> **PASSAGE TO READ**:
===============
Iran's defense strategy

Washington Times:

Iran has begun preparing for a possible U.S. attack, announcing efforts to bolster and mobilize recruits in citizens' militias and making plans to engage in the type of "asymmetrical" warfare used against American troops in neighboring Iraq.
"Iran would respond within 15 minutes to any attack by the United States or any other country," an Iranian official close to the hard-line camp, which runs the country's security and military apparatus, said on the condition of anonymity.

...

In recent days, Iranian newspapers have announced efforts to increase the number of the country's 7-million-strong "Basiji" militia forces, which were deployed in human wave attacks against Saddam Hussein during the Iran-Iraq war of the 1980s.
Iranian military authorities have paraded long-range North Korean-designed Shahab missiles before television cameras. Iranian generals have conducted massive war games near the Iraqi border.
One Western military expert based in Tehran said Iran was sharpening its abilities to wage a guerrilla war.
"Over the last year they've developed their tactics of asymmetrical war, which would aim not at resisting a penetration of foreign forces, but to then use them on the ground to all kinds of harmful effect," he said on the condition of anonymity.
===============
> **SUPPLIED INFORMATION**:
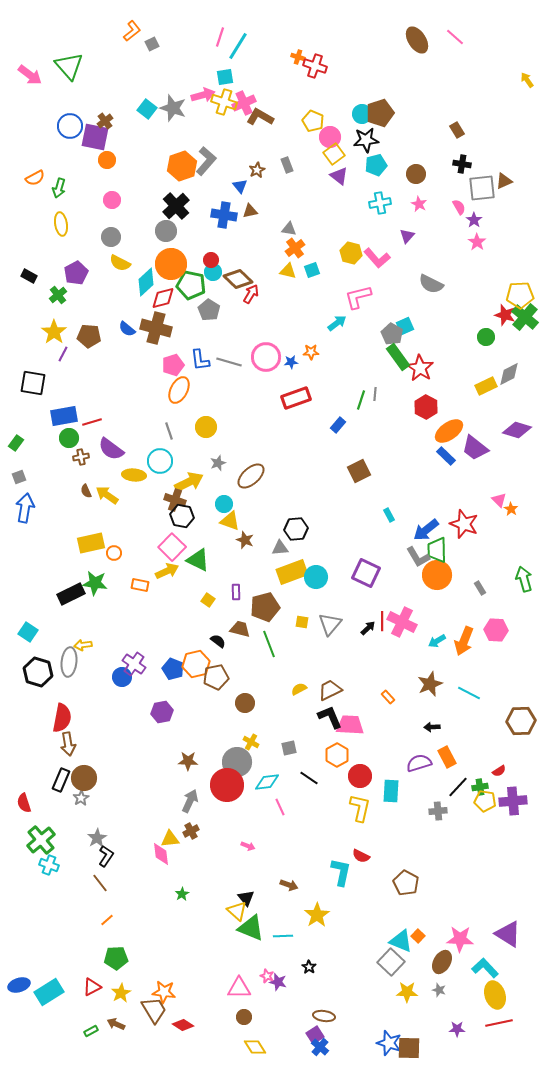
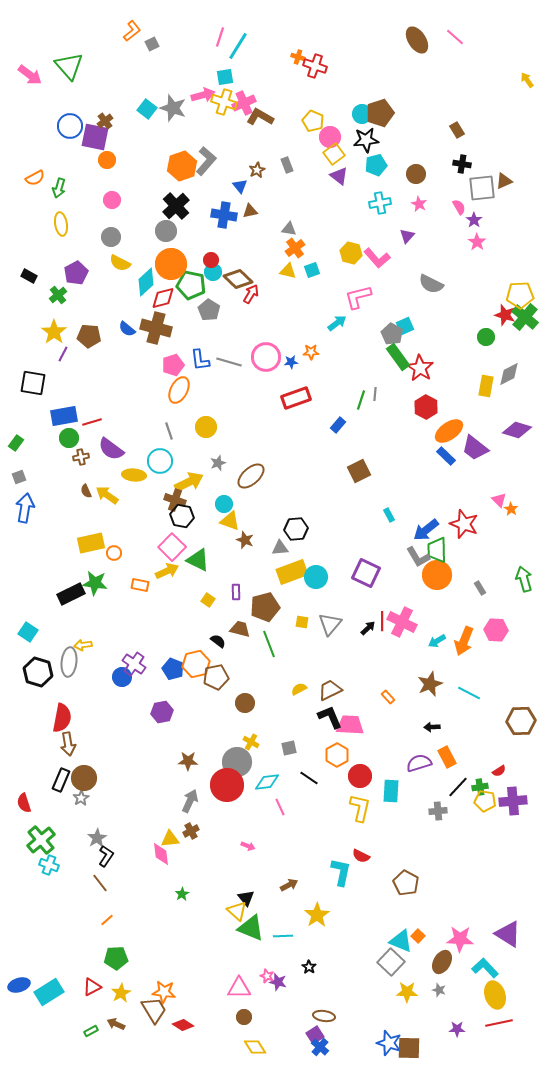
yellow rectangle at (486, 386): rotated 55 degrees counterclockwise
brown arrow at (289, 885): rotated 48 degrees counterclockwise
===============
> **TO BE DONE**:
1. Summarize the piece on Iran's defense strategy in two sentences.
2. Repeat the part of the piece on Iran's defense strategy starting with "Iran's defense strategy" and going on through "of the 1980s.".
3. Answer these questions about the piece on Iran's defense strategy:
(a) How many members does the Basiji militia have?
(b) Within how many minutes did the Iranian official say Iran would respond to an attack?
(c) In what city is the Western military expert based?

> **RESPONSES BY TASK**:
1. Iran has begun preparing for a possible U.S. attack by working to enlarge its 7-million-strong Basiji militia, showing off long-range Shahab missiles, and holding large war games near the Iraqi border. An Iranian official said Iran would respond within 15 minutes to any attack, and a Western military expert in Tehran said Iran was sharpening its tactics for asymmetrical, guerrilla-style war.

2.
Iran's defense strategy

Washington Times:

Iran has begun preparing for a possible U.S. attack, announcing efforts to bolster and mobilize recruits in citizens' militias and making plans to engage in the type of "asymmetrical" warfare used against American troops in neighboring Iraq.
"Iran would respond within 15 minutes to any attack by the United States or any other country," an Iranian official close to the hard-line camp, which runs the country's security and military apparatus, said on the condition of anonymity.

...

In recent days, Iranian newspapers have announced efforts to increase the number of the country's 7-million-strong "Basiji" militia forces, which were deployed in human wave attacks against Saddam Hussein during the Iran-Iraq war of the 1980s.

3.
(a) 7 million
(b) 15 minutes
(c) Tehran